Once the container is running, you can trigger calls the same way - just point the curl command at your tunnel URL instead of the Modal URL.
Recordings in Docker mode get saved to a ./recordings/ folder on your machine (mounted as a Docker volume), so you can listen to them right away. See the repo’s README for the full Docker setup details.
Wrapping Up
Over these two articles, we’ve built two complete voice AI applications:
Inbound: An AI that answers phone calls and has conversations with callers
Outbound: An AI that dials phone numbers and starts conversations with people
The core is the same - a Pipecat pipeline that connects speech recognition, an LLM, and text-to-speech into a real-time conversation engine. What changes between inbound and outbound is just the setup: who starts the call and how the connection gets wired up.
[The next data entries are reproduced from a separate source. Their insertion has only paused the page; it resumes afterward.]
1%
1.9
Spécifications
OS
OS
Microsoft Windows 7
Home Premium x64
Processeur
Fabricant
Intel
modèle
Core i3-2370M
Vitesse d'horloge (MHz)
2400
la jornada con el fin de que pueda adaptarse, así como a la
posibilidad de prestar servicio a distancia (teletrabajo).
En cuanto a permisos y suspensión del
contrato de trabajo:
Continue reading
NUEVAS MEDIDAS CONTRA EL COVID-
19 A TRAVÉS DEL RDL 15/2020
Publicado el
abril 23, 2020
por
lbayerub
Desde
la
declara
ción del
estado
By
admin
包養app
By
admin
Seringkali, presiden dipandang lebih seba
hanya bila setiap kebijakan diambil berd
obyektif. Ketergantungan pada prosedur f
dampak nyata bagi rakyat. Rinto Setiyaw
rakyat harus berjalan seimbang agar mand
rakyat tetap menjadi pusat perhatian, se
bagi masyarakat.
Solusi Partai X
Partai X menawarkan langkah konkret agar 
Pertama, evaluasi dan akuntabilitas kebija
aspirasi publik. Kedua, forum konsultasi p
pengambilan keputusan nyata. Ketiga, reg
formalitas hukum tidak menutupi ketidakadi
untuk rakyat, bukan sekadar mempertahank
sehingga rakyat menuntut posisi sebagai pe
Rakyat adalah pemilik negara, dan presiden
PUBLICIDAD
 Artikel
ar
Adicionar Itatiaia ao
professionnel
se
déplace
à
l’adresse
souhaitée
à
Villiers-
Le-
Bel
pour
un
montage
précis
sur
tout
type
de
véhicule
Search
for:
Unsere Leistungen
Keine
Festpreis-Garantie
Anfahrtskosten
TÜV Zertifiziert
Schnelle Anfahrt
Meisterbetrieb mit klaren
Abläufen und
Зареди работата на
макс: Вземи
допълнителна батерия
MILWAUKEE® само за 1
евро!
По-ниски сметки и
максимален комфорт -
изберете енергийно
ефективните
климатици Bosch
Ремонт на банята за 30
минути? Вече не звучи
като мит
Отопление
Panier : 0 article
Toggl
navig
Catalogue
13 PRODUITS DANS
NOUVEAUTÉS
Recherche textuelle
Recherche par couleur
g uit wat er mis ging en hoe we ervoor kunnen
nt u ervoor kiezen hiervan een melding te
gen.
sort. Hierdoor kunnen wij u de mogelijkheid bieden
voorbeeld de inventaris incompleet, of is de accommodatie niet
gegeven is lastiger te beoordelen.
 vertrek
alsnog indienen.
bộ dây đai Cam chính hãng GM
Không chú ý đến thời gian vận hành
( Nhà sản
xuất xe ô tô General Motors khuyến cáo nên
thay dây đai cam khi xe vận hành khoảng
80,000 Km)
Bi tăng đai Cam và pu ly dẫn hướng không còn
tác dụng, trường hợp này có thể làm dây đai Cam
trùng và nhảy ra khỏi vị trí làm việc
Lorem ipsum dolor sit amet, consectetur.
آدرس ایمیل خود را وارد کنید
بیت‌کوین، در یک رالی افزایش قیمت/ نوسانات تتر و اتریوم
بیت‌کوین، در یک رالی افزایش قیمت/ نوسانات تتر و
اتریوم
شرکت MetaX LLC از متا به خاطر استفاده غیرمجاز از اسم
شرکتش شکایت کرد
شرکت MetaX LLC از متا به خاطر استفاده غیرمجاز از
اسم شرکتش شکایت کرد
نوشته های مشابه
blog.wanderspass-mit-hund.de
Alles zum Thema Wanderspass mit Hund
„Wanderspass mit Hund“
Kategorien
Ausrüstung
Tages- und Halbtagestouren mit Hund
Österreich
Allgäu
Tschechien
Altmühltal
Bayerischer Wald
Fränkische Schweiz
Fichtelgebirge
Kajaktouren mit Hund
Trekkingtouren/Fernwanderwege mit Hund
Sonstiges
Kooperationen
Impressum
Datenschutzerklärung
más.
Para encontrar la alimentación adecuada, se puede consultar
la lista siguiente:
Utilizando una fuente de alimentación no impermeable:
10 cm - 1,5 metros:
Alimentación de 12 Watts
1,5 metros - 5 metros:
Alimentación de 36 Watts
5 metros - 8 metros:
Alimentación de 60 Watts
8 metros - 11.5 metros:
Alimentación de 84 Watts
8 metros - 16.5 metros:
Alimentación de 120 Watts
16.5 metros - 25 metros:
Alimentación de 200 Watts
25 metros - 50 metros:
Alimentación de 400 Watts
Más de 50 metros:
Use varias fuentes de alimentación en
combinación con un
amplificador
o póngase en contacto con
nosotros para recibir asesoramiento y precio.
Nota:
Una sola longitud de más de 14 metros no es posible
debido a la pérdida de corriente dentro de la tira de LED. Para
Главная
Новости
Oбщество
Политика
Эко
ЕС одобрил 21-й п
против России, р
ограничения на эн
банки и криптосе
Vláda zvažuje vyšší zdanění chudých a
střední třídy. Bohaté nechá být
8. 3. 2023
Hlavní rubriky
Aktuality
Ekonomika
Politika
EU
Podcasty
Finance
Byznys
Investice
The beauty of this pipeline approach is that every piece is swappable. Want a different LLM? Swap out Groq for OpenAI or Anthropic. Want a different voice? Change the Deepgram TTS model. Want the bot to behave differently? Edit the system prompt. The pipeline structure stays the same.
A few ideas for where you could take this next:
Connect to a CRM - Look up the caller’s info and personalise the conversation
Appointment reminders - Schedule outbound calls with specific messages
Surveys and feedback - Have the bot ask questions and record the answers
Multi-language support - Swap in STT and TTS models for different languages
The full code for both bots is in the GitHub repo. If you build something with it, I’d love to hear about it.